Industrial production across the eurozone shrank by 0.9% in December, new figures show. That means output was a shocking 4.2% lower than a year before.
This will reinforce fears that the eurozone economy is weakening, and could face a tough 2019.
UK house price growth weakest since 2013
UK house price inflation has also slowed, to a five year low.
Average prices rose by 2.5% year-on-year in December, the ONS reports, down from 2.7% in November.
Prices continued to fall in London, down 0.6% compared with a year ago.
These UK inflation figure are a real boost to household incomes.
They could help people save a bit more, says Kate Smith, Head of Pensions at Aegon:
“Inflation fell for the third month in a row to 1.8% in January, the lowest level since January 2017, bringing the 12-month rate finally below the Bank of England’s target of 2%. With the latest wage growth figures showing a positive trend, the gap between earnings and inflation continues to widen and households will feel an ease in the cost of living. In the period of real wage growth, individuals should find themselves in a strong financial position to set out financial goals and those who can afford to save any additional income should be encouraged to do so.
Taking a glass-half-empty approach, weak inflation can also be a sign that economic activity is cooling.
Nancy Curtin, chief investment officer of Close Brothers Asset Management, explains:
“Despite the UK labour market remaining tight, political and economic uncertainty have held prices down. With oil prices low on the back of weaker global demand and air fares tumbling, inflation has kept close to the Bank of England’s target.
“The sluggish UK economy is symptomatic of the wider picture. Central banks across the globe have taken their foot off the stimulus pedal and we are now seeing the results. With idiosyncratic issues in both the US and Europe slowing growth, Brexit affecting the UK, trade disputes, and a Chinese slowdown, we’re indisputably in a mid-cycle slowdown. A global recession seems a far flung prospect, however in the UK Carney must be flexible and data-driven, putting decisive monetary policy on the back burner until greater political and economic clarity emerges.”
Irony of the day: January’s inflation report shows that the energy price cap helped UK households… just a week after regulators agreed to LIFT the cap because wholesale prices have risen.
Falling inflation: snap reaction
Here’s some instant reaction to the unexpectedly large drop in UK inflation:
Falling inflation means that real wages are rising.
Average basic pay in the UK rose by 3.3% per year in the quarter to November (the most recent data available). So if inflation is just 1.8%, that means real earnings are growing by roughly 1.5% per year.
Here’s the Office for National Statistics’ explanation for how cheaper energy has pulled inflation down over the last year
The largest downward contribution to the change in the CPIH 12-month rate came from housing and household services, where gas and electricity prices fell, between December 2018 and January 2019, by 8.5% and 4.9%, respectively.

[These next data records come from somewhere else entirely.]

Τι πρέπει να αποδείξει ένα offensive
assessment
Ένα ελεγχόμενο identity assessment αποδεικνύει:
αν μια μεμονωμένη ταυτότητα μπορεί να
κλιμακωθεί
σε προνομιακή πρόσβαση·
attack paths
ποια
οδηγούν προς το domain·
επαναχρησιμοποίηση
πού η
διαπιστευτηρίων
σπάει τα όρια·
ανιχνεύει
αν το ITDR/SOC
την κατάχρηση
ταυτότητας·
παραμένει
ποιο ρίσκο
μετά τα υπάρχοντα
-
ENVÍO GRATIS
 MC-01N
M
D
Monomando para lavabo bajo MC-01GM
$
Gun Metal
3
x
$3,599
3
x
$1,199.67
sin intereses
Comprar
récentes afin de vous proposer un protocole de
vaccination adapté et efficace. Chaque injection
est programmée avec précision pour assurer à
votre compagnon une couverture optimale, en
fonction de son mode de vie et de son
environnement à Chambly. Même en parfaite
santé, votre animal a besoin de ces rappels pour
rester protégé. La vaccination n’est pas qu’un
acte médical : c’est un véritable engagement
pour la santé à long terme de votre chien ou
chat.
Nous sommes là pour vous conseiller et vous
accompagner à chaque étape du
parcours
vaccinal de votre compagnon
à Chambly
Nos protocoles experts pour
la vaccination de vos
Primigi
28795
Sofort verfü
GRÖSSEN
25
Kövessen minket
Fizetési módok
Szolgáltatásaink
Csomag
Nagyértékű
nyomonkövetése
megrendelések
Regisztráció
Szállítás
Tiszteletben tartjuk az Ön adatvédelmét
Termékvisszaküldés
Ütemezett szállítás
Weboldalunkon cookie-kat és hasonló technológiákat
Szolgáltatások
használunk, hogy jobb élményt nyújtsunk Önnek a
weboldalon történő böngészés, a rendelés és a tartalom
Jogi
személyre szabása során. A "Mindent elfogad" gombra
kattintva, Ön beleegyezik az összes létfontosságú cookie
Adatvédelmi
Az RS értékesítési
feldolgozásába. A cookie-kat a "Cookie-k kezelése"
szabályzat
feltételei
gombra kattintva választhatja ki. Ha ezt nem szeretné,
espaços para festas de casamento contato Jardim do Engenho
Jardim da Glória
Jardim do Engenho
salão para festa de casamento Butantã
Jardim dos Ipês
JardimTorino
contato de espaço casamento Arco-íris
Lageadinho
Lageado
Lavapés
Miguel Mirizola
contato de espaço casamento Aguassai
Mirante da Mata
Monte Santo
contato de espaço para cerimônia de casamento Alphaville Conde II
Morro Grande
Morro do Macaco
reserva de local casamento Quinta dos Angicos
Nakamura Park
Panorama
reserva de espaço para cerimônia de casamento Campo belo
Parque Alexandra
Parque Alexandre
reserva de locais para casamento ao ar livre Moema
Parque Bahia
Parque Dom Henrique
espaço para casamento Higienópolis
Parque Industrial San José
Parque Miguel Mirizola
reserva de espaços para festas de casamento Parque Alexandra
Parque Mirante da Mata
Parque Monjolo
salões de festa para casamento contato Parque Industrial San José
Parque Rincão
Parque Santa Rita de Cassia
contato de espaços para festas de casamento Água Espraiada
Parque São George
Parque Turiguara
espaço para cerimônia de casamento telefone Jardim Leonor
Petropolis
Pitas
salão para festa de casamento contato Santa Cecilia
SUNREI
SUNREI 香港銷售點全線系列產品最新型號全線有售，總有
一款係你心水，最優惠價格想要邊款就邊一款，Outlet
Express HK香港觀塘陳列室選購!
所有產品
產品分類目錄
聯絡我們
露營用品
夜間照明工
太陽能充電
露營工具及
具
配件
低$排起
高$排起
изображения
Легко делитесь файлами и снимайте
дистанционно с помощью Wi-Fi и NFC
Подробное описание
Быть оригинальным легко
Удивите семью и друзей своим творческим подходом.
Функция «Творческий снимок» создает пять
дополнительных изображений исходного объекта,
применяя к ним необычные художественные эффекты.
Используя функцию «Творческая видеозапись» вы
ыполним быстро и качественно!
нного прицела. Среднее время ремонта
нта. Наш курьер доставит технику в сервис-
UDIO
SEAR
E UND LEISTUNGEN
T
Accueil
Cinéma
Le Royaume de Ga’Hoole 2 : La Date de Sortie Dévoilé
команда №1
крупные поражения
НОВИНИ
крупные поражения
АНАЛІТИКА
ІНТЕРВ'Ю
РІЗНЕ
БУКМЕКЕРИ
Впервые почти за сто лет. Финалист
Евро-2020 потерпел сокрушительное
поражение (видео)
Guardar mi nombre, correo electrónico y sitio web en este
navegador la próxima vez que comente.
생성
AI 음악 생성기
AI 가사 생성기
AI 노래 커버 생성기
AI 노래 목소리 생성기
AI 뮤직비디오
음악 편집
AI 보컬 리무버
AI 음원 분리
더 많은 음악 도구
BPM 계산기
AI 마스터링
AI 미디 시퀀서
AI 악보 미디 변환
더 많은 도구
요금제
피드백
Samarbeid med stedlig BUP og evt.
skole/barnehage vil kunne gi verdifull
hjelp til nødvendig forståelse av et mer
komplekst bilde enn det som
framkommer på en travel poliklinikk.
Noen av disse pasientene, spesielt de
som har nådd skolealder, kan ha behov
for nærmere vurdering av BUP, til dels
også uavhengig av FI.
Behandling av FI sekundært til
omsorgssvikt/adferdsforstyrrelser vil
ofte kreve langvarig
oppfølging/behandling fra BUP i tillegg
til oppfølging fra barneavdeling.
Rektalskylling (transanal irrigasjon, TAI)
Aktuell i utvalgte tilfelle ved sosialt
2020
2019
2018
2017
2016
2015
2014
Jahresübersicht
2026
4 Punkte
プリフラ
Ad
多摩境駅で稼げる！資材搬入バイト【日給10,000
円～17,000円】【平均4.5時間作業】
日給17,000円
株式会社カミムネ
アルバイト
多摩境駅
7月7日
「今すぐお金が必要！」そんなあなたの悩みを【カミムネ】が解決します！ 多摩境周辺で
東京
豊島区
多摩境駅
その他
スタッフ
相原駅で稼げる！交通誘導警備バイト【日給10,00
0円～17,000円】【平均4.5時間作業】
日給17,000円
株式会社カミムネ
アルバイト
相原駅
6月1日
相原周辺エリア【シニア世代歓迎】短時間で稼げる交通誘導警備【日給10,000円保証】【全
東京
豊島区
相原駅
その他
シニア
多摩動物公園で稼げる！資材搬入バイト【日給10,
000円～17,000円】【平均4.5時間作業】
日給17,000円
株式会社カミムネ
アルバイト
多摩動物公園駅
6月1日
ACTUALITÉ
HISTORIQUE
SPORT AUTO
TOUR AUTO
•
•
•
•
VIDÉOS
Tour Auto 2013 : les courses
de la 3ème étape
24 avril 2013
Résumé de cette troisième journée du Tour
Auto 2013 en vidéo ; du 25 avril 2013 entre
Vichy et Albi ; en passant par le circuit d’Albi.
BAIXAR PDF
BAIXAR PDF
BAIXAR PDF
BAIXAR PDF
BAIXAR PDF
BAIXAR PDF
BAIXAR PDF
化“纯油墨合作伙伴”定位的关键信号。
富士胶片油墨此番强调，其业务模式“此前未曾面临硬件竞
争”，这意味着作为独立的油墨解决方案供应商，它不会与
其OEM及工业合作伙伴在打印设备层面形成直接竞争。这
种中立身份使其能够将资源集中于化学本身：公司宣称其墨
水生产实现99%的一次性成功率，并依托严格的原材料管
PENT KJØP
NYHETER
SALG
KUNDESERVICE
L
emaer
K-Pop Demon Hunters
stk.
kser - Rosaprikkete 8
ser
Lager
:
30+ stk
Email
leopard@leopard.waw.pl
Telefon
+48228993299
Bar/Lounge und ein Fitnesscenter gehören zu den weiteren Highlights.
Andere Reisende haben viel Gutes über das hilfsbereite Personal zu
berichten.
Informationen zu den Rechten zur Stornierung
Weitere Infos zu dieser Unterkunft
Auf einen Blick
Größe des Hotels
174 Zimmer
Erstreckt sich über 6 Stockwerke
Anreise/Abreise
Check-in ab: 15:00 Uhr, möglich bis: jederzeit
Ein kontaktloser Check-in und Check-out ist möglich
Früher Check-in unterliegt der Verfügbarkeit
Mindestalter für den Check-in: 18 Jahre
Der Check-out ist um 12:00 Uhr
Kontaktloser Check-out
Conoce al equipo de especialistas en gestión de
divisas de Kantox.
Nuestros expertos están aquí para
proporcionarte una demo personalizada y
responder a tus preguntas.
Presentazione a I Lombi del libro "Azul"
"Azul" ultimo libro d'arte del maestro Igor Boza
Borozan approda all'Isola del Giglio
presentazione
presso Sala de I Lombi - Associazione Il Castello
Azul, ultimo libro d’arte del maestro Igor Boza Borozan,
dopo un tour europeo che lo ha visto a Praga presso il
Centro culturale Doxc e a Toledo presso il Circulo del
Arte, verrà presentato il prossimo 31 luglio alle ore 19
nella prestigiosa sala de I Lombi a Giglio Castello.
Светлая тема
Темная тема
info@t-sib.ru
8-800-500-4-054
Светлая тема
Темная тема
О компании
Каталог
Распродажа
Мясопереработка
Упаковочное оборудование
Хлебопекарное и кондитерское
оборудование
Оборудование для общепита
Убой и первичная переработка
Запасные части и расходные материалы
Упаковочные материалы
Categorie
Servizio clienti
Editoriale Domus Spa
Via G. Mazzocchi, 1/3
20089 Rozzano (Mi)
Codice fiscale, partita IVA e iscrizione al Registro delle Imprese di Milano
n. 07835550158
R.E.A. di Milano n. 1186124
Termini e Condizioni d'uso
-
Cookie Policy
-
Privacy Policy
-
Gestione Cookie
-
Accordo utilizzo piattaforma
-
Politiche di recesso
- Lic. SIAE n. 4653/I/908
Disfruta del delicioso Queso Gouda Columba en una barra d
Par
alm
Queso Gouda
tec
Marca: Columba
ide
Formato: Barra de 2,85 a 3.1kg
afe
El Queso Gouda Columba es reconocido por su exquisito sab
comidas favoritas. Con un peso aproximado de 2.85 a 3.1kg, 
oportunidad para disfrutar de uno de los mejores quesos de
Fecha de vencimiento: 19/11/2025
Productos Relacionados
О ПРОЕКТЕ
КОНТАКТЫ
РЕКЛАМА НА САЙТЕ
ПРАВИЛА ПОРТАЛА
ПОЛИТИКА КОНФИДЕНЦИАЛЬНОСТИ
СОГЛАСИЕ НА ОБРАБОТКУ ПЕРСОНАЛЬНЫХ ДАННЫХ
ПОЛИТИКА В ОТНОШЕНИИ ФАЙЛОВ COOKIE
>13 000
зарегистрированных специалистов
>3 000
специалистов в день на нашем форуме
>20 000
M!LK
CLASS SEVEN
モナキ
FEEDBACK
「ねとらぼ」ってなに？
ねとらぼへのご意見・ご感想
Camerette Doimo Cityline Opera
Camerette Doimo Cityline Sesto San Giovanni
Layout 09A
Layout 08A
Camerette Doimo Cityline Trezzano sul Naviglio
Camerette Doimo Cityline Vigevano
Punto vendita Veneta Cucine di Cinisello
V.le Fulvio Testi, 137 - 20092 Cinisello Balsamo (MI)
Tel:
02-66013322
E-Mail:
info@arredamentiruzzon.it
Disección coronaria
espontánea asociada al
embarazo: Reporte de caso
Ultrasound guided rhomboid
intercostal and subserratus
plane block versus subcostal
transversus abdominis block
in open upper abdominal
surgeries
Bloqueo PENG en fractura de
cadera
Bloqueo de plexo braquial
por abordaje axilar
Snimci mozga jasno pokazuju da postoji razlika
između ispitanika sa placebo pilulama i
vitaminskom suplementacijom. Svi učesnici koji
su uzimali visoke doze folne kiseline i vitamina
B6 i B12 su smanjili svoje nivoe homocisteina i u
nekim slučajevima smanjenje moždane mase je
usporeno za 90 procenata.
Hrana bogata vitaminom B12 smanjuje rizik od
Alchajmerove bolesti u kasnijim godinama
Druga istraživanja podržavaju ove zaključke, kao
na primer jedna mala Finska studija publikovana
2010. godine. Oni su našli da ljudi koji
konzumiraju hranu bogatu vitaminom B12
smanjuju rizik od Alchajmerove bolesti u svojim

The downward movement partially reflected the response from energy providers to Ofgem’s January energy price cap which came into effect from 1 January 2019.
Clothing and footwear price have fallen over the last 12 months, today’s inflation report shows.
That’s a sign that struggling retailers have been slashing prices in an effort to lure shoppers.
As you can see, food, alcohol, housing and transport all became more expensive other the last year – but by less than in the previous 12 months.